**** Provided records

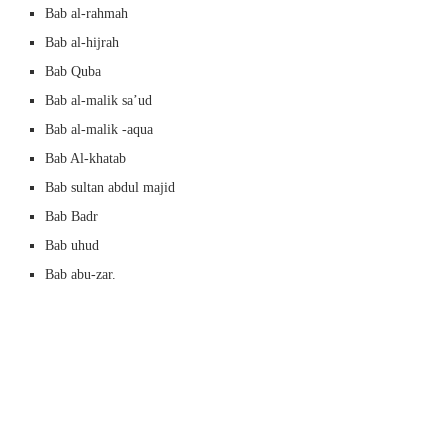
Bab al-rahmah
Bab al-hijrah
Bab Quba
Bab al-malik sa’ud
Bab al-malik -aqua
Bab Al-khatab
Bab sultan abdul majid
Bab Badr
Bab uhud
Bab abu-zar.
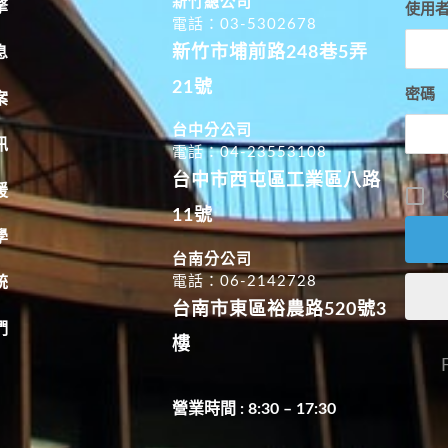
新竹總公司
擎
使用
電話：03-5302678
新竹市埔前路248巷5弄
息
21號
密碼
案
台中分公司
訊
電話：04-23553108
台中市西屯區工業區八路
援
K
11號
學
台南分公司
電話：06-2142728
統
台南市東區裕農路520號3
們
樓
營業時間 : 8:30 – 17:30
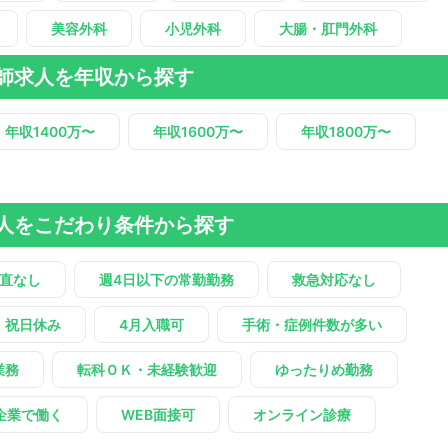
美容外科
小児外科
大腸・肛門外科
師求人を年収から探す
年収1400万〜
年収1600万〜
年収1800万〜
人をこだわり条件から探す
直なし
週4日以下の常勤勤務
救急対応なし
・祝日休み
4月入職可
手術・症例件数が多い
業務
転科ＯＫ・未経験歓迎
ゆったりめ勤務
企業で働く
WEB面接可
オンライン診療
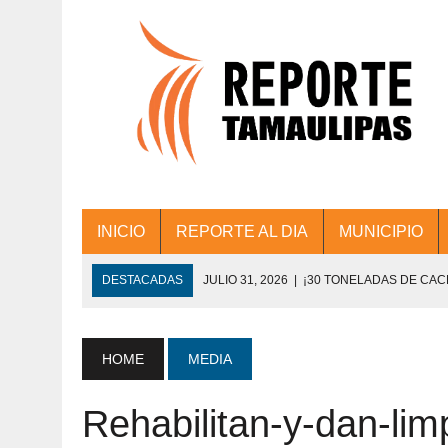
INICIO
REPORTE AL DIA
MUNICIPIO
DESTACADAS
JULIO 31, 2026
|
¡30 TONELADAS DE CA
ACCIONES DE LIMPIEZA EN LOS PRESIDE
JULIO 31, 2026
|
FORTALECE TAMAULIPAS SU CONECTIVIDA
HOME
MEDIA
JULIO 30, 2026
|
💧🚰 ¡AGUA PARA LA COMUNIDAD!
Rehabilitan-y-dan-li
JULIO 30, 2026
|
¡TRABAJO EN EQUIPO Y RESULTADOS! 
DE COLONIA.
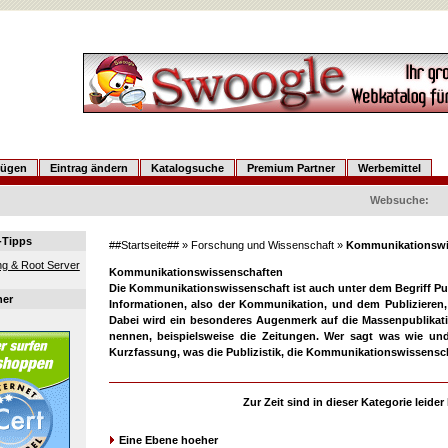
fügen
Eintrag ändern
Katalogsuche
Premium Partner
Werbemittel
Websuche:
-Tipps
##Startseite##
»
Forschung und Wissenschaft
»
Kommunikationswi
g & Root Server
Kommunikationswissenschaften
Die Kommunikationswissenschaft ist auch unter dem Begriff Publ
ner
Informationen, also der Kommunikation, und dem Publizieren, 
Dabei wird ein besonderes Augenmerk auf die Massenpublikati
nennen, beispielsweise die Zeitungen. Wer sagt was wie un
Kurzfassung, was die Publizistik, die Kommunikationswissensch
Zur Zeit sind in dieser Kategorie leide
Eine Ebene hoeher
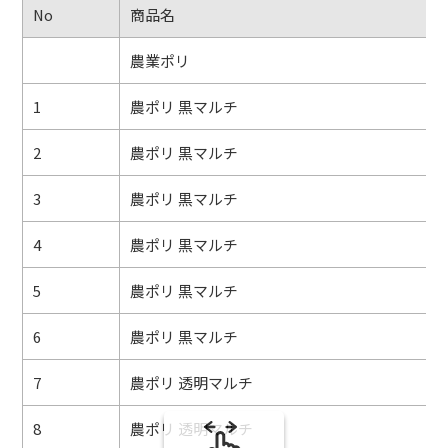
No
商品名
農業ポリ
1
農ポリ 黒マルチ
2
農ポリ 黒マルチ
3
農ポリ 黒マルチ
4
農ポリ 黒マルチ
5
農ポリ 黒マルチ
6
農ポリ 黒マルチ
7
農ポリ 透明マルチ
8
農ポリ 透明マルチ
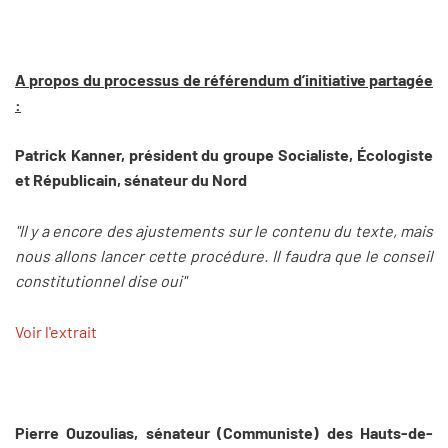
A propos du processus de référendum d’initiative partagée
:
Patrick Kanner, président du groupe Socialiste, Écologiste
et Républicain, sénateur du Nord
"Il y a encore des ajustements sur le contenu du texte, mais
nous allons lancer cette procédure. Il faudra que le conseil
constitutionnel dise oui"
Voir l'extrait
Pierre Ouzoulias, sénateur (Communiste) des Hauts-de-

********

» **Task brief**
If a line in the records above contains "sénateur", copy that line.

» **Response area**
et Républicain, sénateur du Nord
Pierre Ouzoulias, sénateur (Communiste) des Hauts-de-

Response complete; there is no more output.